Up to and including the line that contains "and not only", repeat each line of the data exactly, starting from the first.

Collected data:
········
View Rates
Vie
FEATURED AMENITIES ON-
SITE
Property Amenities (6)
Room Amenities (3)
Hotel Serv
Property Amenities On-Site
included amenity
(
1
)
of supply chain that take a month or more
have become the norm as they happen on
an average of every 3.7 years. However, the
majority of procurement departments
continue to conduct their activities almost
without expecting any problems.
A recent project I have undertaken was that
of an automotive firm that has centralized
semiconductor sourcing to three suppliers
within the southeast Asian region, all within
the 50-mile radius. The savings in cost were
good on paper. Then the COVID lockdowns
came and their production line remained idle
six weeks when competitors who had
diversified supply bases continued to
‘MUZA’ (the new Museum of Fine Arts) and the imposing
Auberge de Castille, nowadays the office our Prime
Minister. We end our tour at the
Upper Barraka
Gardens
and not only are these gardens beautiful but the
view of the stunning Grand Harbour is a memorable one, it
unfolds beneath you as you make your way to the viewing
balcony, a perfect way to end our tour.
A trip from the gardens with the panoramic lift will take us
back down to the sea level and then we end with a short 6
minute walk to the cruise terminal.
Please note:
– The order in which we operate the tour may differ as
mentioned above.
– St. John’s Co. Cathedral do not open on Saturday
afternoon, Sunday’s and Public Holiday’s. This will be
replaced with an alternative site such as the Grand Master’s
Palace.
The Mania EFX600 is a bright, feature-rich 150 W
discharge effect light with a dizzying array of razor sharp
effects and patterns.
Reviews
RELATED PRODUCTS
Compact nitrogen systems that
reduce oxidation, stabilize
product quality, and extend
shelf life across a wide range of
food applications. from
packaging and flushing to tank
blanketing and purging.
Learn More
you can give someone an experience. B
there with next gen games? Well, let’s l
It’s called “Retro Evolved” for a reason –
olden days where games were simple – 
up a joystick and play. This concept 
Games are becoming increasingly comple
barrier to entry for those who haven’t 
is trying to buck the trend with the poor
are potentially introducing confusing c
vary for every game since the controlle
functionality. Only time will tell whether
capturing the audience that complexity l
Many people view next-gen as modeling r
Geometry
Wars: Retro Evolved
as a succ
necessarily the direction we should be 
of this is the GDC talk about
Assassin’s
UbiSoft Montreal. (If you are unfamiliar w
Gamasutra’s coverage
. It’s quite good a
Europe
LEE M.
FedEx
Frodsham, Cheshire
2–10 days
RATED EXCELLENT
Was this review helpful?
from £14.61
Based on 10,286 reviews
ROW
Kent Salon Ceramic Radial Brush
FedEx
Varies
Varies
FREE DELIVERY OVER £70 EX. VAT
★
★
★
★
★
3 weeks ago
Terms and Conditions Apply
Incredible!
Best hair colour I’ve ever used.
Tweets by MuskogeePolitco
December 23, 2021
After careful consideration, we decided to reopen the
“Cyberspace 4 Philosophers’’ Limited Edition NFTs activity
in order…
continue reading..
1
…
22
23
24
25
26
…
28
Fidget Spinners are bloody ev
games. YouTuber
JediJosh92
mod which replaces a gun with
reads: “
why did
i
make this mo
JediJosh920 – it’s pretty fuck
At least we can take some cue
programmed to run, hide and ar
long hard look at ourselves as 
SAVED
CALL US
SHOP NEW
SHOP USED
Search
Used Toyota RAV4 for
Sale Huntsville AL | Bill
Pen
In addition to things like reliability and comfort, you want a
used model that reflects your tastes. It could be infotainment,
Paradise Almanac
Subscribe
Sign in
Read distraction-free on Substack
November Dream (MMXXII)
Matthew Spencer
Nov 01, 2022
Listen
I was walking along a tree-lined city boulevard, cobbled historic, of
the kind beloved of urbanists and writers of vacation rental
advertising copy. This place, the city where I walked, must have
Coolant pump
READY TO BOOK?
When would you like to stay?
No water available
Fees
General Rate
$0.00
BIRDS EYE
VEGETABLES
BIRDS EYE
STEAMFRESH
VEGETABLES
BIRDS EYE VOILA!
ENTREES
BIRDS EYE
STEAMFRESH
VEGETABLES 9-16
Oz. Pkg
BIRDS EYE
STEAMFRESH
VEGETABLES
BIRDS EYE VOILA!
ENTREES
········
SOLUTION TO THIS PROBLEM >>
View Rates
Vie
FEATURED AMENITIES ON-
SITE
Property Amenities (6)
Room Amenities (3)
Hotel Serv
Property Amenities On-Site
included amenity
(
1
)
of supply chain that take a month or more
have become the norm as they happen on
an average of every 3.7 years. However, the
majority of procurement departments
continue to conduct their activities almost
without expecting any problems.
A recent project I have undertaken was that
of an automotive firm that has centralized
semiconductor sourcing to three suppliers
within the southeast Asian region, all within
the 50-mile radius. The savings in cost were
good on paper. Then the COVID lockdowns
came and their production line remained idle
six weeks when competitors who had
diversified supply bases continued to
‘MUZA’ (the new Museum of Fine Arts) and the imposing
Auberge de Castille, nowadays the office our Prime
Minister. We end our tour at the
Upper Barraka
Gardens
and not only are these gardens beautiful but the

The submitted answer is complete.